Law, S., & Glover, D. (2000). Leading effective teams. In Educational leadership and learning : practice, (pp. 71-86).Buckingham, England : Open University Press.
The concept of needing to consider people as both individuals and as parts of a team is very interesting. The reasons why people form or participate groups/what constitutes a group is also enlightening:
In a school setting, many people both choose and are chosen to be in groups for these reasons. How important is choice when it comes to participating in groups? How much does choice influence the level of positivity people bring to their group (surely a prerequisite to the success of the group itself and the outcomes the group hopes to achieve)? The reading talks about 3 key concepts that may help answer this question: the group members’ levels of inclusion, control and affection.
The following diagram is a really helpful table to have, as you can readily identify people in your team who personify the roles and then consequently know how to help them be a positive part of the team. When I’m next in a group situation, I’ll be thinking of these roles and structuring my responses and expectations around them.
Before I blog any further, I just want to say that whilst I feel very supported in my distance learning, I sorely miss sitting in a REAL room, with REAL people, in REAL time discussing readings. If we could use the jigsaw format of sharing, it would be even better and I wouldn’t have to read and digest so many bloody dry pieces of academia myself.
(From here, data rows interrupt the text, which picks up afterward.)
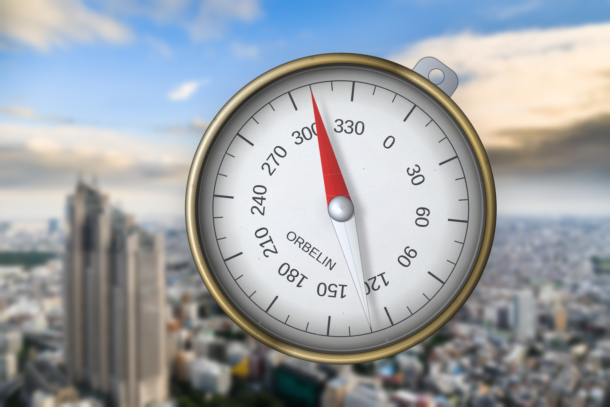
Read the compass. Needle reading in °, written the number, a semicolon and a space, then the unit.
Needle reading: 310; °
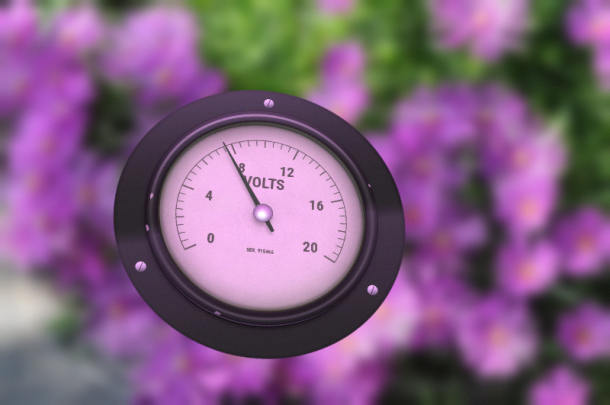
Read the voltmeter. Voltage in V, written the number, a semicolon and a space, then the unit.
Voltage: 7.5; V
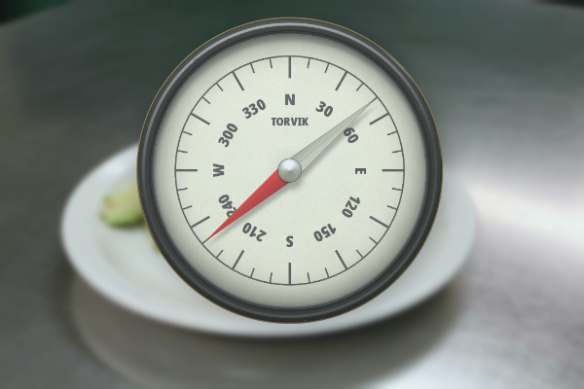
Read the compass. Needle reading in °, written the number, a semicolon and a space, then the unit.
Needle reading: 230; °
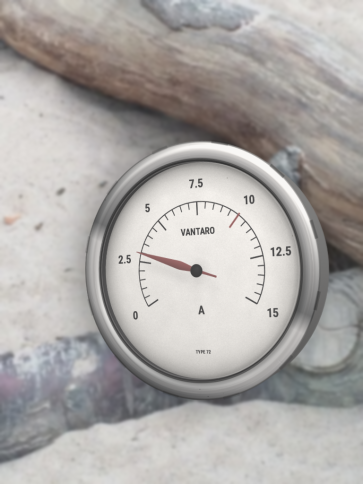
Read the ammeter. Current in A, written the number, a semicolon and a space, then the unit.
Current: 3; A
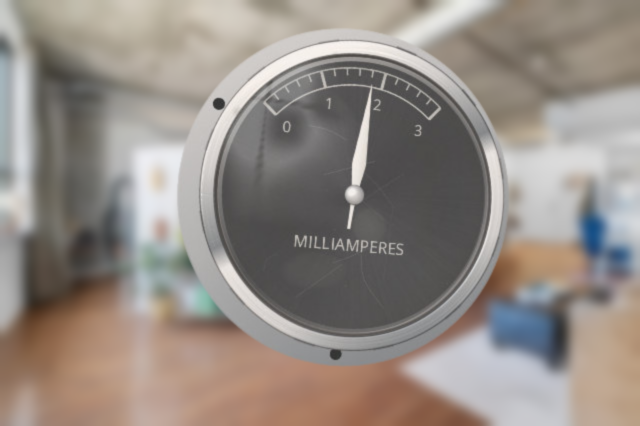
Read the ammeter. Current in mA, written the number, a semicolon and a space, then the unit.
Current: 1.8; mA
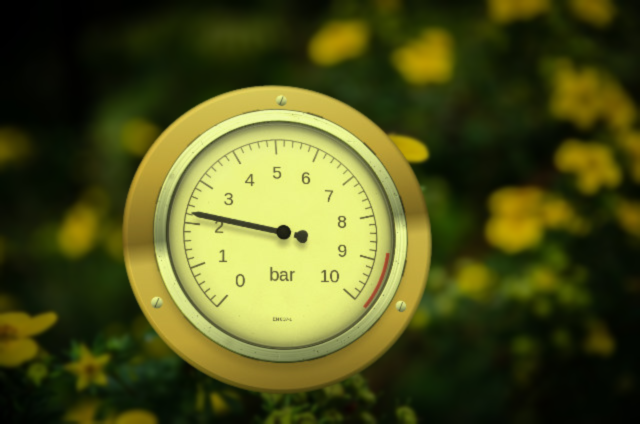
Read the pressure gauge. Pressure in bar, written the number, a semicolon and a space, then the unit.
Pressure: 2.2; bar
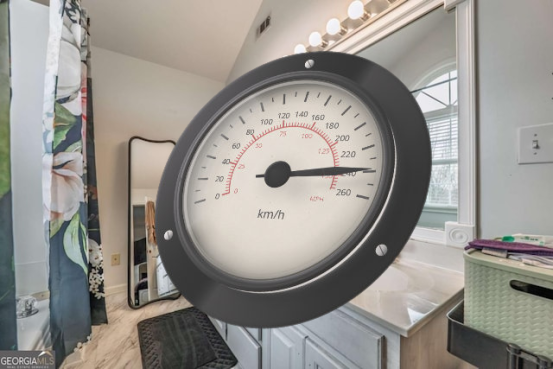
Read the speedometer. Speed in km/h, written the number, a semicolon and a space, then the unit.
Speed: 240; km/h
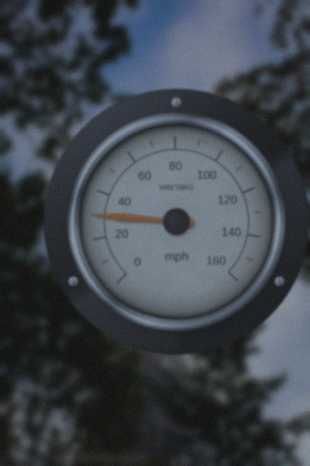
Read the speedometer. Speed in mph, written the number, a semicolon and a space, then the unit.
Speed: 30; mph
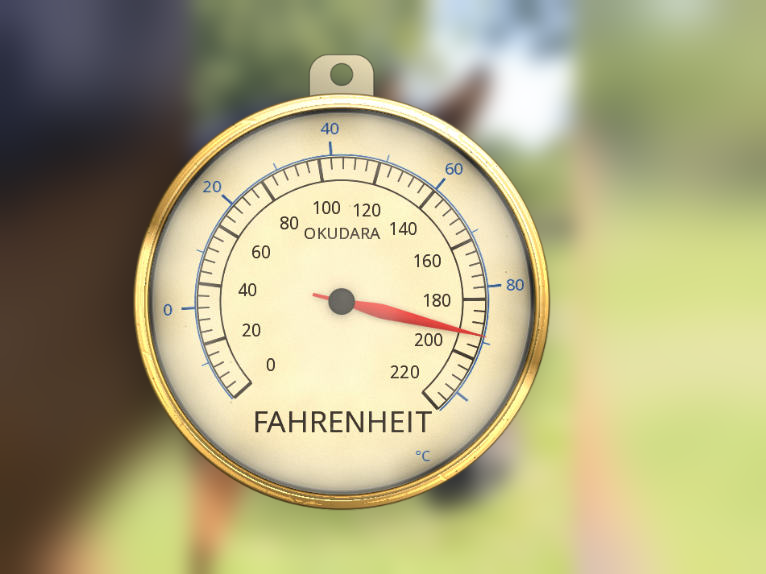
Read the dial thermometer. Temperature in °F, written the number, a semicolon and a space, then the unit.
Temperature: 192; °F
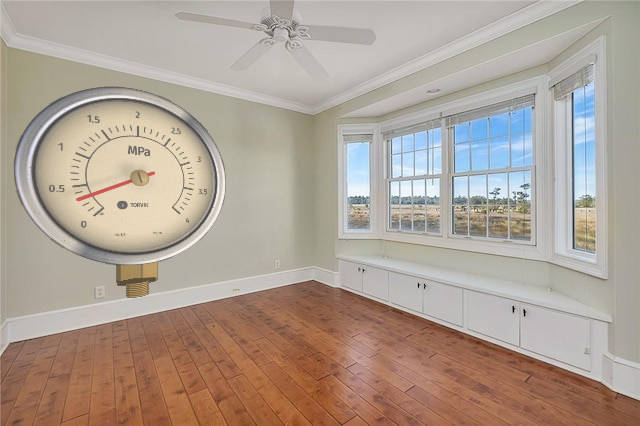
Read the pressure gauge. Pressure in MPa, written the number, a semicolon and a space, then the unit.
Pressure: 0.3; MPa
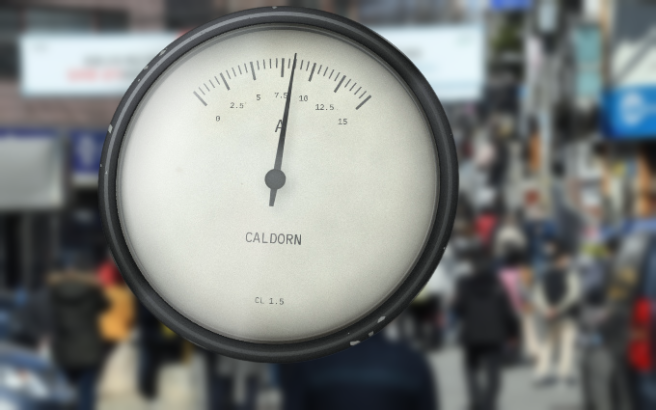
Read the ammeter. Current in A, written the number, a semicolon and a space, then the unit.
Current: 8.5; A
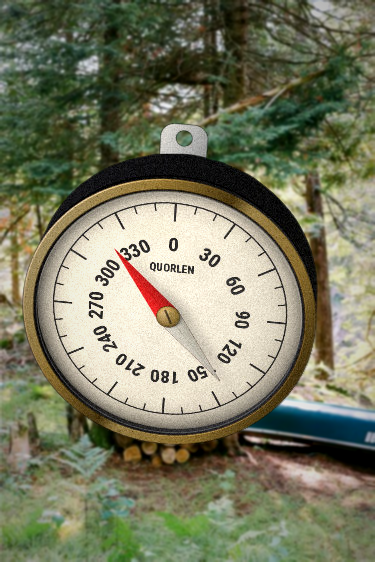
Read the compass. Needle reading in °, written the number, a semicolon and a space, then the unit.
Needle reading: 320; °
Beck, J. D., & Yeager, N. M. (1994). Making teams work : an underused window of opportunity. In The leader’s window: mastering the four styles of leadership to build high-performing teams (pp. 183-206). New York : Wiley.
Some good ideas and thoughts in this article but as it was not education specific, I switched off pretty fast. Although there are obvious parallels between business and education, if I can’t see blindingly obvious examples of how a reading directly correlates to schools, I’m not interested.
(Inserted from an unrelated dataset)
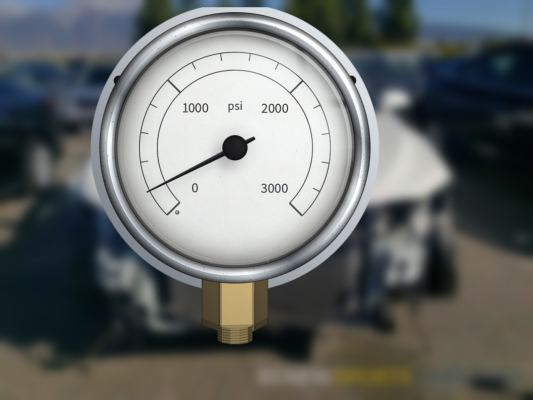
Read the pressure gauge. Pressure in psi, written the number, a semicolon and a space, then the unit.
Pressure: 200; psi
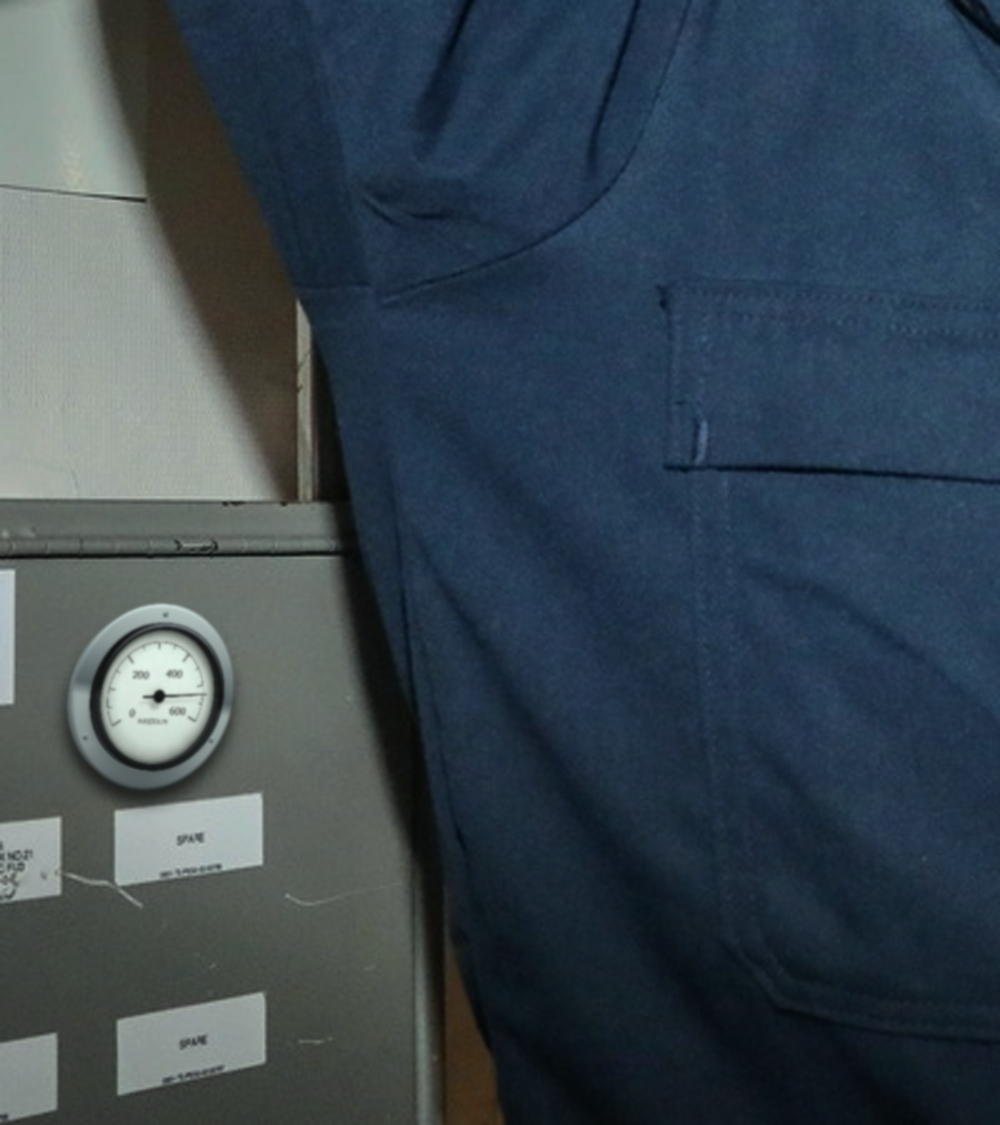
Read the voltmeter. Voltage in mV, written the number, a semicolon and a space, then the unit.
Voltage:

Extremely interesting concept that frankly scares me. How WOULD a school run like this? They give lovely, soft focus general answers but don’t necessarily give hard examples. Principals, and other leaders, have a purpose and hopefully, that purpose is to make decisions and take action on issues that teachers themselves, whilst having input, are too busy focusing on teaching and learning to actually spend a lot of time on.
Well, this article just pretty much summed up my own thoughts as listed above!
Consider how decisions are made at your school, in your home, at the local club. How do the approaches taken in the readings by Harvey, Law and Beck match the way things are done in these places? Look at the range of tools used and the inclusiveness of the techniques. What can you learn from this?
Consider how you might adjust the current approaches and how you might make use of small group processes to gain good outcomes.
At times there feels like a lot of chiefs and not too many Indians, yet those chiefs don’t come to much consensus. I’m sheltered from most of the politics as I’m not working full time in a school, I’m only a sub teacher and spouse of a currently working teacher at the school.
What I do see and hear for myself is an almost total lack of sharing what IS being decided or worked on, or thought about, or done. I believe a huge part of working collaboratively together in a team is that people feel valued and appreciated for what they do; being recognised is essential. At our school, perhaps due to size?, this is so rarely done and the morale of the staff is often low because of it.
Nothing major, but a quick 5 minutes in a staff meeting to offer celebrations, thanks or sharing best practice would be a great start. Leaders MUST do this if they want happy campers on their staff!
Likewise, families need this recognition and appreciation too. My husband shows his love through actions, even little ones like making a cup of tea for me or clearing the table while I put the baby to bed so I can come back downstairs to a calm, clean environment of an evening. These small yet important offerings mean our family functions well.